3. Again speaking of replacement, do we need to support special protocol support for RBF? So if a funding transaction is not getting confirmed and we want to speed it up for some reason, it would be good to have some capability to RBF it, which requires both sides to agree and sign a new funding transaction. (this is not needed for funding a new channel rather than splicing in again, since the funding side can simply send a new open_channel and whichever funding transaction actually confirms is what we end up using)
4. While waiting for an existing splice-in to confirm, can we ask for a new splice-in? If we can, then we end up having to update 3 commitment transactions. And so on. Probably better to just allow a single splice in at a time.

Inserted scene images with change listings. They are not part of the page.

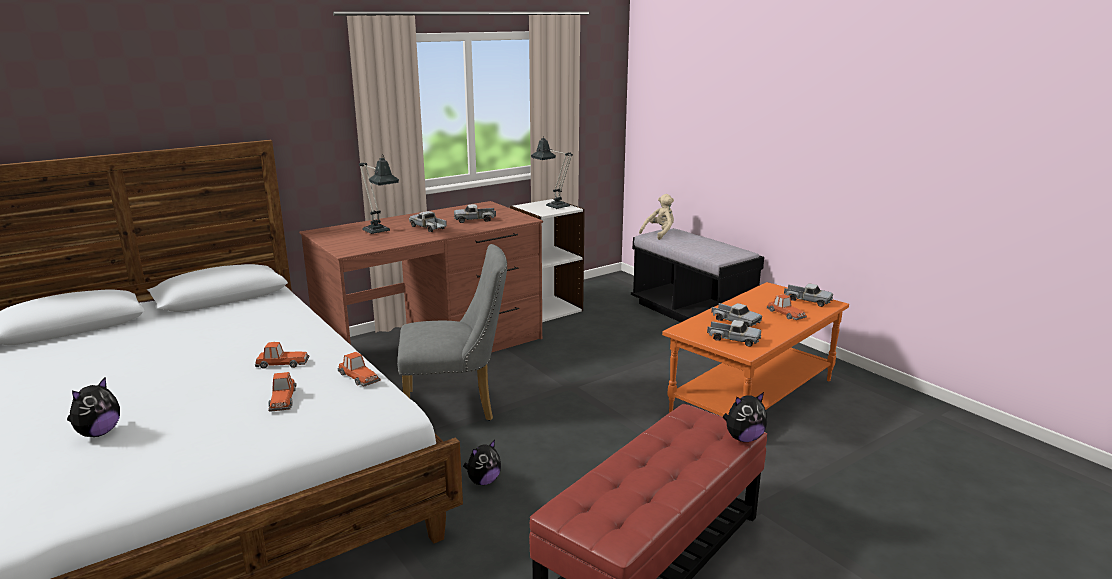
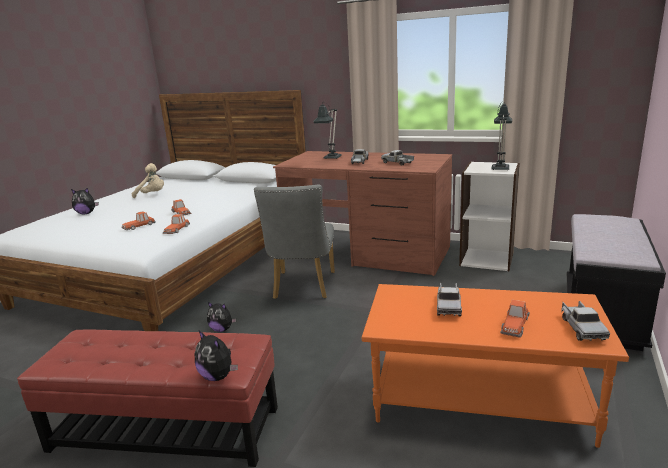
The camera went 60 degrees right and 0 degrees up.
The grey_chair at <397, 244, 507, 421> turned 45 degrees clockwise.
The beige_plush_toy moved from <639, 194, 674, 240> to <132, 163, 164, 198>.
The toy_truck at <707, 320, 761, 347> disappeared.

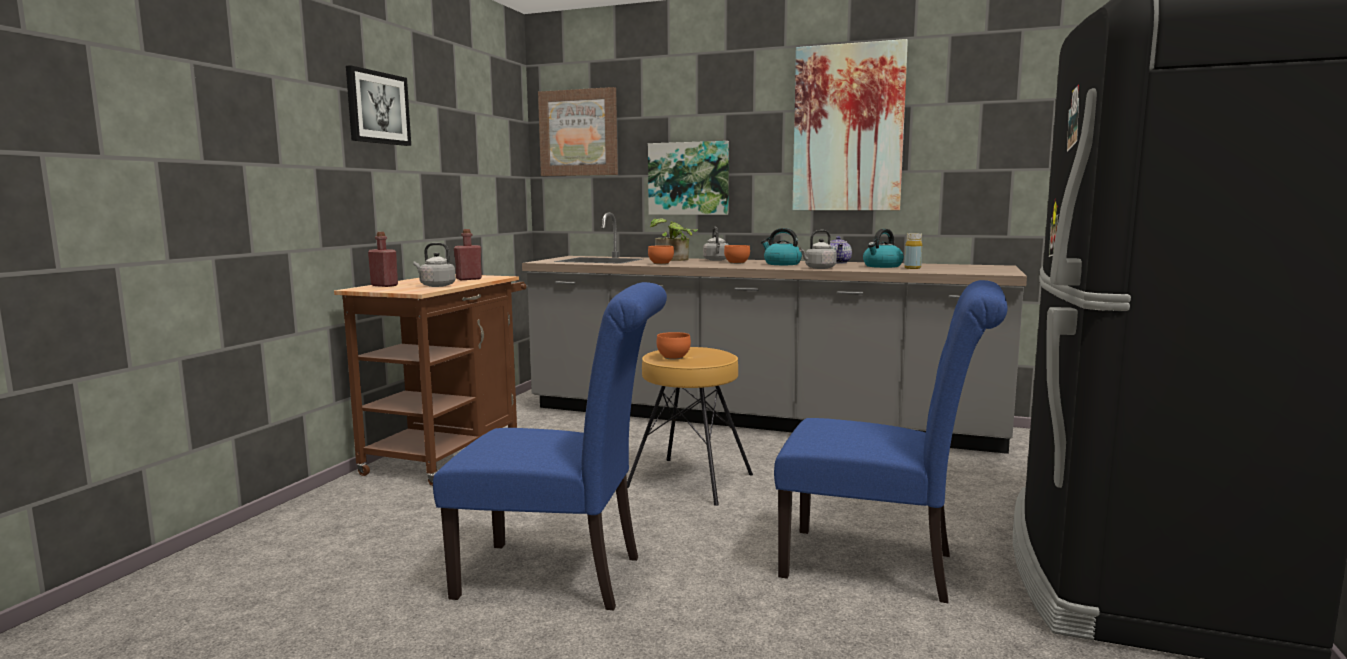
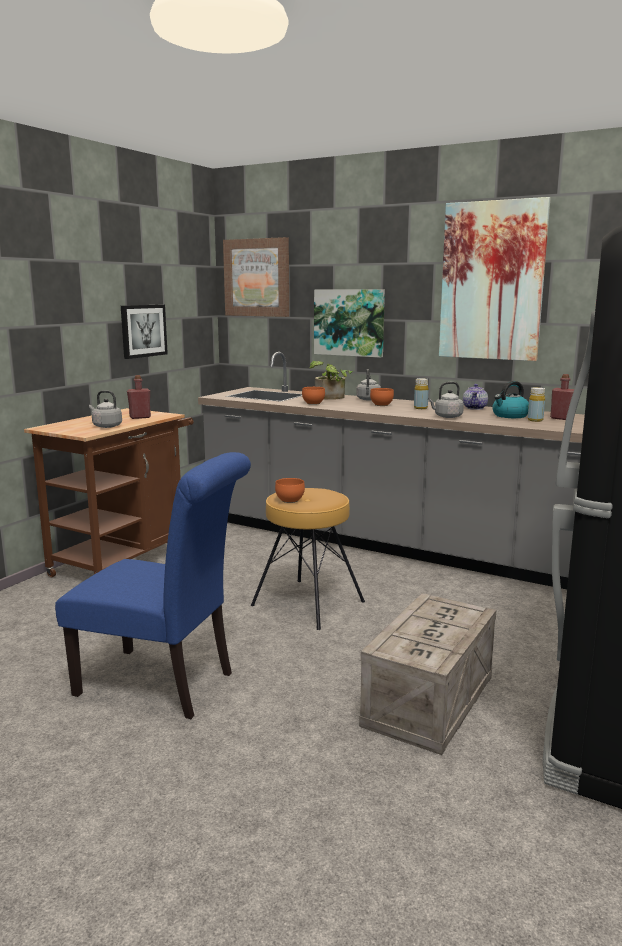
The camera went 10 degrees right and 5 degrees up.
The picture moved from <346, 65, 411, 146> to <121, 305, 168, 359>.
The red_bottle moved from <368, 232, 398, 287> to <550, 374, 574, 420>.
The kettle at <761, 228, 802, 265> was replaced by the yellow_bottle at <414, 378, 429, 409>.
The blue_chair at <774, 280, 1008, 603> was replaced by the crate at <359, 593, 496, 755>.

The complexities make me wonder if we are just overdesigning this. An alternative is to simply open a new channel elsewhere, and if absolutely necessary then move funds from the new channel to the old channel you want to replenish.

[cdecker]

Conner Fromknecht <[email protected]> writes:

@ZmnSCPxj @johnsonhzhang Good evening! AFAIA, it is possible to do asynchronous splicing using one transaction, without the need to suspend a channel. Say A and B have an existing funding output F_old and commitment states C_ia and C_ib. When A wishes to perform the splice, they create transactions as shown in the diagram by @johnsonhzhang, where the state of C_ia and C_ib are copied over to C_0a' and C_0b', with the additional funds (minus fees) added to A's commitment output of C_0a'. The trick to continue using the old channel while F_new confirms is to then update _both_ channels in tandem. The caveat is that the updates must be valid on both channels, which means inherently that the new funds added cannot be touched until F_new receives a sufficient number of confirmations. Note that even if A double spends her input to F_new, the old channel has only been updated according to its active channel policy and the most recent state is still valid. If F_new does confirm, then any updates applied to the old channel are atomically carried over as if they had always been made on the new channel. After sufficient confirmation, the parties then discard any state relating to the old channel. A and B then proceed in only updating the new channel, with the spliced-in funds now available.

That's a great idea, I love it. Just to give the usual plug about eltoo: with eltoo we can greatly simplify the state tracking required for this scheme, since we'd only need to keep track of a single transaction set for each splice-operation, and the reactions can run completely in parallel without any interaction :-)

[t-bast]

This is covered by splicing (see #1160).